On April 12, 2019, the U.S. Court of Appeals for the Fifth Circuit vacated portions of the U.S. Environmental Protection Agency’s (EPA’s) 2015 Effluent Limitation Guidelines (ELGs) and Standards for the Steam Electric Power Generating Point Source Category (ELG Rule). ELGs are nationwide standards set by EPA to govern pollutant discharges from point sources. The ELG Rule updated ELGs for six of the wastewater streams that are discharged from power plants and for legacy wastewater, which is not a distinct type of wastewater stream and instead acts as a stop-gap limitation that applies to five of the wastewater streams until the implementation deadline.
The Clean Water Act (CWA) requires ELGs to be based on technological feasibility, meaning that pollution discharge limits will tighten as available pollution control technology advances. As a result, standards and requirements imposed under the CWA will only become more protective over time as technology improves. Hence, the best practicable technology currently available (BPT) standard, which applied to limitations on direct discharges of pollutants before 1989, has since been replaced with the more protective best available technology economically available (BAT) standard, which applies to existing, direct discharges of toxic and nonconventional pollutants.
Recognizing that ELGs for power plants were last revised in 1982 and were thus set using the outdated BPT standard, the Agency promulgated the ELG Rule to update the ELGs using the BAT standard.

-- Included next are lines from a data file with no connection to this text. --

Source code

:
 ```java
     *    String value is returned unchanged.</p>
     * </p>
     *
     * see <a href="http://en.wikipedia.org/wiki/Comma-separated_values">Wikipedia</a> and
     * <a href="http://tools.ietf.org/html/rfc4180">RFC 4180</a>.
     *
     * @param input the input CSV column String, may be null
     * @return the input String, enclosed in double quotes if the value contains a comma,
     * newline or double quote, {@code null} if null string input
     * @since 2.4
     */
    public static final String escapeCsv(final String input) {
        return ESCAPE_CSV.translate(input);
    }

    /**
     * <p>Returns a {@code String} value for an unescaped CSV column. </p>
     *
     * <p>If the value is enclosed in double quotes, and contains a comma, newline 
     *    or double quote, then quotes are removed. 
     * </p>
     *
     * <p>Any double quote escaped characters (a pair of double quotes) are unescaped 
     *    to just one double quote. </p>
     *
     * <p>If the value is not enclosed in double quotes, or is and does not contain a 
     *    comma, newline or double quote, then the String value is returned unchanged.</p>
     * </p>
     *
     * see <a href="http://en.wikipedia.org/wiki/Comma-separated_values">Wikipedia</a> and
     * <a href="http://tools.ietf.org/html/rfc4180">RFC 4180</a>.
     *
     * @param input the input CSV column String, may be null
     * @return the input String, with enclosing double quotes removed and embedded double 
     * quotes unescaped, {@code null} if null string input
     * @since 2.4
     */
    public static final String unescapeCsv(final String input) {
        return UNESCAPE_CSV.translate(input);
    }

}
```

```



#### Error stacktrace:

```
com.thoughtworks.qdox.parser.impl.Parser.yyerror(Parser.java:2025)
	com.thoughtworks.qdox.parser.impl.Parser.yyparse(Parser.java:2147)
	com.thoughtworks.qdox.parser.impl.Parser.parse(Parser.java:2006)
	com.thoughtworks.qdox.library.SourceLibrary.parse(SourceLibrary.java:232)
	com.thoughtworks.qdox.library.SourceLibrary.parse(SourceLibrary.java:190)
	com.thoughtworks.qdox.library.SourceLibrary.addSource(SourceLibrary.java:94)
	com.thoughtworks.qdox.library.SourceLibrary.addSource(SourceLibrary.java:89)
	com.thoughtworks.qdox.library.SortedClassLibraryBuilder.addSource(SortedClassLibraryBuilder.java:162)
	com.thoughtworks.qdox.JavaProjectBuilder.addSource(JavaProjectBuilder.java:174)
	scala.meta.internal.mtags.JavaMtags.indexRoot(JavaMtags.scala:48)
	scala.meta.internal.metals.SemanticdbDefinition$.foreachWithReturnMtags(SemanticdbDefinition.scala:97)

Specifically, EPA updated the ELGs for five of the six wastewater streams using the BAT standard, but retained the BPT standard for the ELGs for legacy wastewater and combustion residual leachate.
In Southwestern Electric Power Co. v. United States Environmental Protection Agency, environmental groups argued that EPA’s failure to set new ELGs for these two streams using the BAT standard violated the CWA. The court agreed, concluding that the Agency acted arbitrarily in requiring power plants to use the BAT standard to treat the other five wastewater streams, while allowing them to continue to use the outdated 1982 BPT standard (impoundments) for legacy wastewater and leachate. "It was as if Apple unveiled the new iMac, and it was a Commodore 64." Moreover, the court found that in the text of the ELG Rule, EPA itself acknowledged that the BPT standard was ineffective at removing toxic pollutants from such wastewater. "EPA asks us to believe that impoundments are both archaic and cutting-edge at the same time. That we cannot do." The court therefore vacated the ELGs for these two wastewater streams and remanded to EPA to reconsider the rule.
This decision falls in the midst of the current Administration’s efforts to revise the rule’s ELGs for the other five wastewater streams—fly ash transport water, bottom ash transport water, flue gas desulfurization wastewater, flue gas mercury control wastewater, and gasification wastewater—to make them less protective. In May 2018, EPA released its Final 2016 Effluent Guidelines Program Plan announcing its intention to reconsider the use of the BAT standard for ELGs for these other wastewater streams, with a final rule expected by December 2019. The court’s decision in Southwestern could disrupt the Agency’s projected timeline for relaxing the standard for these wastewater streams, especially because the Agency’s intentions seem expressly counter to the stated purpose of the CWA. It could also lead the Agency to change its strategy from attempting to weaken the rule to instead delaying its compliance dates as long as possible.